Я не смогла поднять руку, поэтому пришлось открыть рот, позволяя влить в меня непонятную жидкость. Знала, что это глупо, но что ещё оставалось делать? Можно было упрямо сжать губы и остаться лежать посреди пустыни. Наверное, так и стоило поступить. Едва сладкий сок коснулся губ, я наполнилась блаженством и начала глотать, захлёбываясь. Никогда не пила ничего вкуснее!
Взгляд сфокусировался на том, кто поил меня словно младенца. Незнакомец был обмотан несколькими слоями рваной ткани, которая развевалась на ветру, создавая иллюзию размытости. На лицо падала тень, не позволяя определить, кто это – мужчина или женщина. Руки и ноги тоже замотаны в ткань, лишь тонкие пальцы высовывались, держа фрукт перед моим лицом.
– Хватит, – прокаркал человек, убирая картофелину в наплечную сумку, лямка которой проходила через спину и плечо.
Какое-то время он стоял, наблюдая за мной, а потом его фигура начала расплываться.

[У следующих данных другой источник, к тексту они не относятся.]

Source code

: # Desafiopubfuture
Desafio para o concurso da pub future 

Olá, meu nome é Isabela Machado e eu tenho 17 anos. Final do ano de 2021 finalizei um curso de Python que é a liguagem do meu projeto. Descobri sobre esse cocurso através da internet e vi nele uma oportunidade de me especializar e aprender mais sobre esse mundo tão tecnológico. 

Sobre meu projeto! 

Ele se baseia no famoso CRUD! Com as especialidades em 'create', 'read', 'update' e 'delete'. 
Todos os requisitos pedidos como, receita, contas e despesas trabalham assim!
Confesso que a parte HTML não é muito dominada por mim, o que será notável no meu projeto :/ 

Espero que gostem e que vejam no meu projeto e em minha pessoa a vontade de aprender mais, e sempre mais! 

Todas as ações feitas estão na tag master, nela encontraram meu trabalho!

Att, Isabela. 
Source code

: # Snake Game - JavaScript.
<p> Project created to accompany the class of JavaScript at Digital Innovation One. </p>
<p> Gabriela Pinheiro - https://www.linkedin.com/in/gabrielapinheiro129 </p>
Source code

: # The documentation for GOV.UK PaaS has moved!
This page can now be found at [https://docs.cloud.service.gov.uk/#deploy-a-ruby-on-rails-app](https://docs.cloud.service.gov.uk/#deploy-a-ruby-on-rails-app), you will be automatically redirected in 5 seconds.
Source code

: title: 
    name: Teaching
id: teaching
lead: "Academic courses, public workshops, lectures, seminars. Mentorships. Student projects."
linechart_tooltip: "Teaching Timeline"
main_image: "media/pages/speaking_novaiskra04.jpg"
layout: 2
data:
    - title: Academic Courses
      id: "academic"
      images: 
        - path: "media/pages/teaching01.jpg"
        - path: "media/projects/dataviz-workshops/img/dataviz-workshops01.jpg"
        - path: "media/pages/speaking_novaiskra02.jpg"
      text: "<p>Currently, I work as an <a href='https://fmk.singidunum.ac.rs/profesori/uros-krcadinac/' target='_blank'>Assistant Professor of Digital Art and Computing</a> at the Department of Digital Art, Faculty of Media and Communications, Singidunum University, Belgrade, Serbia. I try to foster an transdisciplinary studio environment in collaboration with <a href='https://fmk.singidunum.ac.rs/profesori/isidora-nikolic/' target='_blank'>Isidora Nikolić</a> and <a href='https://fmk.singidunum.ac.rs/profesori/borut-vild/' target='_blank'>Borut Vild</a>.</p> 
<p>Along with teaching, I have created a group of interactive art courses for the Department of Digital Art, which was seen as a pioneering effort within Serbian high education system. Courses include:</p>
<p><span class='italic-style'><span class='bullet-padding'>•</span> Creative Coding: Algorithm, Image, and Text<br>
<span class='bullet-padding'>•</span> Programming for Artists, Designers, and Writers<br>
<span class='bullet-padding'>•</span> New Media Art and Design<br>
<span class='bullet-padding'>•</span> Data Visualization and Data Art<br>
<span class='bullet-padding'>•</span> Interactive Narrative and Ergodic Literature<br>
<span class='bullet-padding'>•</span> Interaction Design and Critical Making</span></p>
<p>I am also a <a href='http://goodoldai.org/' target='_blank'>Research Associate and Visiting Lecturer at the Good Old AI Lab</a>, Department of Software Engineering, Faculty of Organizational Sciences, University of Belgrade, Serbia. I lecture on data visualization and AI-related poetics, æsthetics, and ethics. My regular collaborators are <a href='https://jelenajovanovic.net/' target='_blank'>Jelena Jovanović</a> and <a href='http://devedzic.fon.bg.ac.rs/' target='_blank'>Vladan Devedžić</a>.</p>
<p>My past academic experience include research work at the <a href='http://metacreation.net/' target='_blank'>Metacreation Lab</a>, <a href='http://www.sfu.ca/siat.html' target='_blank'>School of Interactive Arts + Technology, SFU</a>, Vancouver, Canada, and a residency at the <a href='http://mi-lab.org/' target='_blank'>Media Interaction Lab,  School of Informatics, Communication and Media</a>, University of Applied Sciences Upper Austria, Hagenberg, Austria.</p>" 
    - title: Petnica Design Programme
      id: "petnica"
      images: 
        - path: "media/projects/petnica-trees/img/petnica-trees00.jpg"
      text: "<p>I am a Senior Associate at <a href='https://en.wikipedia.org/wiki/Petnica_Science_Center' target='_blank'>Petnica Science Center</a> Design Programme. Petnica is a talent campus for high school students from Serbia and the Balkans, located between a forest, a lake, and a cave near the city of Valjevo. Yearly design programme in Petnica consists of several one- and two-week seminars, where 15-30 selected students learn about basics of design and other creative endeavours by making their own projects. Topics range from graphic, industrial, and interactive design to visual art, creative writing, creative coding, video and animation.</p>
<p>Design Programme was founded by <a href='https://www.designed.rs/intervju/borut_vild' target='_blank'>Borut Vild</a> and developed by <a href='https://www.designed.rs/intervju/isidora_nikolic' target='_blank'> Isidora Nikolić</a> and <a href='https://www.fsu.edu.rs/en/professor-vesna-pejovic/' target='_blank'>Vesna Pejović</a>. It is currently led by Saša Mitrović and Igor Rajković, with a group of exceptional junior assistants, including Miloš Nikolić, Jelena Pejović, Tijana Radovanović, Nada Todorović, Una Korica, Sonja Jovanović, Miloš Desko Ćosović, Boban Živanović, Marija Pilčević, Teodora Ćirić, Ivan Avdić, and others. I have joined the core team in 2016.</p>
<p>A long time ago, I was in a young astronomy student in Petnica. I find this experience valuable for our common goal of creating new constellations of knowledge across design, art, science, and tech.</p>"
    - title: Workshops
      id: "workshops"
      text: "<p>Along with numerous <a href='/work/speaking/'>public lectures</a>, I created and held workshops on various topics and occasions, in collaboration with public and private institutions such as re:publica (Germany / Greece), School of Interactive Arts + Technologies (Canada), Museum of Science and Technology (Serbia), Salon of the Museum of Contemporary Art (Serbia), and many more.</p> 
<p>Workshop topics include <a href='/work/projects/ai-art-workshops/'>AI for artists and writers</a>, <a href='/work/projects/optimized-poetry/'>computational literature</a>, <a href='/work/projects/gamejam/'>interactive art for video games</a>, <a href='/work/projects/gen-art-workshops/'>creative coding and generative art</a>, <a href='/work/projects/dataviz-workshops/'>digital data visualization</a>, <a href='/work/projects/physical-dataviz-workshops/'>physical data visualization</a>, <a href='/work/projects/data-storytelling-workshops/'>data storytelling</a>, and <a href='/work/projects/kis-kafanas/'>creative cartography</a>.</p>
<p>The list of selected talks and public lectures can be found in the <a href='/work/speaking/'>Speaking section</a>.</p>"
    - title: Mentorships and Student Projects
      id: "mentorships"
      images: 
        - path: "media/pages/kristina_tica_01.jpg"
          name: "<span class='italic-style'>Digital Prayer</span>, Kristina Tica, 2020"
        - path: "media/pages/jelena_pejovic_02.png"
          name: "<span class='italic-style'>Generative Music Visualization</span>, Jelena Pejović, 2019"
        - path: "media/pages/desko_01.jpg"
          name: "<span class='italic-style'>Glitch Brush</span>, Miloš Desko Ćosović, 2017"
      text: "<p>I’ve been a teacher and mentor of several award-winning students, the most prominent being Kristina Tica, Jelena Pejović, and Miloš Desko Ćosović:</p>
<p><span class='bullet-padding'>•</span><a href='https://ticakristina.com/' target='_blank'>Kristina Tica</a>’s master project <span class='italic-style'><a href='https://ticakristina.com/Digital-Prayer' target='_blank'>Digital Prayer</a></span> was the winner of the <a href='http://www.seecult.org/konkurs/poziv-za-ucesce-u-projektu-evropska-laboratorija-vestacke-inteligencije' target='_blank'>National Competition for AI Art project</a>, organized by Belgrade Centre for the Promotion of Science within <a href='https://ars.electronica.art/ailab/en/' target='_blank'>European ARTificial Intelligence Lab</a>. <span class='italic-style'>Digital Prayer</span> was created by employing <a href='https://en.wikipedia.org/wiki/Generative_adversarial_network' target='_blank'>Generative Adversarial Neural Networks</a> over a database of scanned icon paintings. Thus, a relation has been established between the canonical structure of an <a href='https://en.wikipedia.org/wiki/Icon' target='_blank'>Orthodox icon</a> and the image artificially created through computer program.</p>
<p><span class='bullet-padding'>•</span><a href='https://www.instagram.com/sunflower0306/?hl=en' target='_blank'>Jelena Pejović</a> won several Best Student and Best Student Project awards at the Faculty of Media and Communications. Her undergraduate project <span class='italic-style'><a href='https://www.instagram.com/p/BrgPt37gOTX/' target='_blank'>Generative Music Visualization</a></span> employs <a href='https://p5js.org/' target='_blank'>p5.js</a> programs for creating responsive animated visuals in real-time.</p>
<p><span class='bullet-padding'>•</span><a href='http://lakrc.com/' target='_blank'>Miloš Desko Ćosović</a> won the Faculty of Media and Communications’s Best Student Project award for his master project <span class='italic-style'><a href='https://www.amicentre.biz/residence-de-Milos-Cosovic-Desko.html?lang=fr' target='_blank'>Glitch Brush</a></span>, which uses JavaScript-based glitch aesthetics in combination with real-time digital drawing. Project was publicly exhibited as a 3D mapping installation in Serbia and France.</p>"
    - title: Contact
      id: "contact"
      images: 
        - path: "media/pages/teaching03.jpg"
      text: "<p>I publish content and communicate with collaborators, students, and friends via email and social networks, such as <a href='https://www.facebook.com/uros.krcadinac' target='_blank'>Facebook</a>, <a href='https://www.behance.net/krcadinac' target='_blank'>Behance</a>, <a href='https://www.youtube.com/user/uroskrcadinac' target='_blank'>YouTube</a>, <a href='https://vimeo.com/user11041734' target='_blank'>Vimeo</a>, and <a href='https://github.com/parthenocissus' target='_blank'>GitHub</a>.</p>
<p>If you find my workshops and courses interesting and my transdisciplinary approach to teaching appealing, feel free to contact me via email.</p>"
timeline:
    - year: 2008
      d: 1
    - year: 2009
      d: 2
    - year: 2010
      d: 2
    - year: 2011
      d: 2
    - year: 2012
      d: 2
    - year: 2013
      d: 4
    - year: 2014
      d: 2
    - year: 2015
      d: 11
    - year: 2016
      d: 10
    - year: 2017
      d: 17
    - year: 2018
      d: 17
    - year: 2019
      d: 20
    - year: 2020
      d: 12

За его плечами разгоралось пламя, сотканное из лоскутов и подсвеченное солнцем. Лицо превратилось в застывшую маску с заострённым клювом, длинные руки-крылья потянулись ко мне когтистыми скрюченными пальцами, и я почувствовала, как ускользаю в темноту. Но не так как раньше – теперь я понимала, что растворяюсь, и это блаженное чувство разливалось по венам, даруя отдых измученному телу.